The President of Russia, Vladimir Putin, said in a televised address that Ukrainian neo-Nazi "terrorists" crossed the border and targeted civilians. Putin said the attack confirmed that Russia did the right thing by invading Ukraine. "They won't achieve anything. We will crush them," Putin said, claiming the group consisted of people who wanted to strip Russia of its history and language. Russia officially treats the event as an act of terrorism, and the Investigative Committee of the Russian Federation has initiated a terrorism probe.
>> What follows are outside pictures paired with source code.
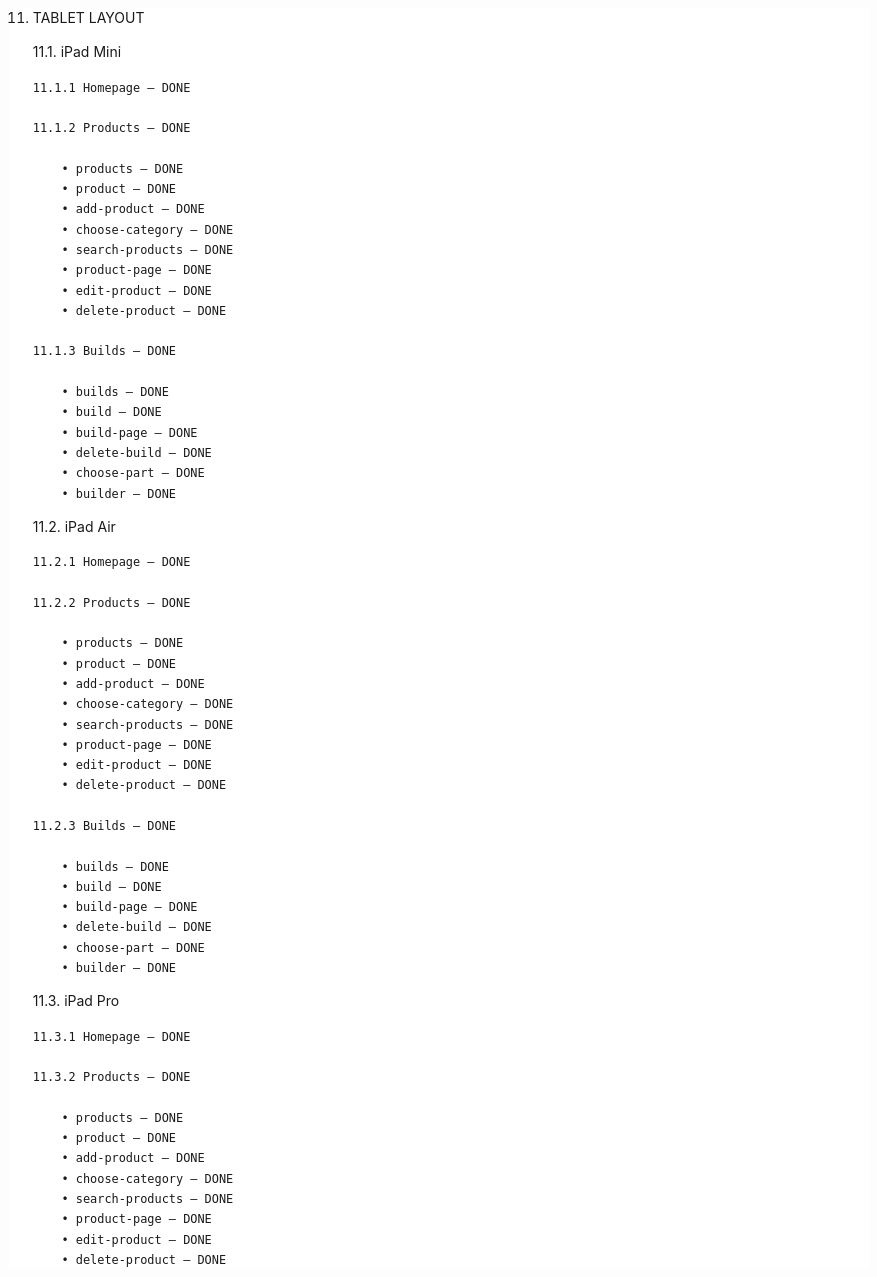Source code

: 11. TABLET LAYOUT

    11.1. iPad Mini

        11.1.1 Homepage – DONE

        11.1.2 Products – DONE

            • products – DONE
            • product – DONE
            • add-product – DONE
            • choose-category – DONE
            • search-products – DONE
            • product-page – DONE
            • edit-product – DONE
            • delete-product – DONE

        11.1.3 Builds – DONE

            • builds – DONE
            • build – DONE
            • build-page – DONE
            • delete-build – DONE
            • choose-part – DONE
            • builder – DONE

    11.2. iPad Air

        11.2.1 Homepage – DONE

        11.2.2 Products – DONE

            • products – DONE
            • product – DONE
            • add-product – DONE
            • choose-category – DONE
            • search-products – DONE
            • product-page – DONE
            • edit-product – DONE
            • delete-product – DONE

        11.2.3 Builds – DONE

            • builds – DONE
            • build – DONE
            • build-page – DONE
            • delete-build – DONE
            • choose-part – DONE
            • builder – DONE

    11.3. iPad Pro

        11.3.1 Homepage – DONE

        11.3.2 Products – DONE

            • products – DONE
            • product – DONE
            • add-product – DONE
            • choose-category – DONE
            • search-products – DONE
            • product-page – DONE
            • edit-product – DONE
            • delete-product – DONE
The Ukrainian government and military denied carrying out a cross-border raid, and suggested Russia could use the allegations to justify further attacks on Ukraine. Mykhailo Podolyak, adviser to the President of Ukraine, wrote on Twitter: "The story of a Ukrainian sabotage group in the Russian Federation is a classic deliberate provocation". He said Russia "wants to scare its people to justify attacking another country and growing poverty after a year of war." He told the Associated Press: "This was done by the Russians; Ukraine has nothing to do with it". Podolyak suggested the attack could have been carried out by an anti-government group within Russia, saying: "The partisan movement in the Russian Federation is getting stronger and more aggressive".

According to a report by The New York Times, "Ukraine intelligence officials have tried to portray the incident as evidence of Russian divisions"; Andriy Cherniak, a representative of the Ukrainian Main Directorate of Intelligence (GUR) was cited as saying: "This is a sign that Russia can no longer function normally and this leads to internal destruction". Separately, he noted that the Russian Volunteer Corps claimed responsibility, and indicated that Ukraine was not involved. Andriy Yusov, another GUR representative, suggested that the composition of the armed group was a sign of an internal struggle within Russia, and characterized the event as a "confrontation within the Russian Federation itself between the citizens of the Russian Federation".

=== Other later events ===
On 9 March, a video was released of some hooded and armed fighters claiming to be against "the regime of Putin" and inciting people to join them in front of the entrance sign to the village of Plekhovo, in Kursk Oblast, Russia.

In late May, RVC, and other rebel groups allied with Ukraine began making more sizable incursions into Belgorod Oblast, Russia.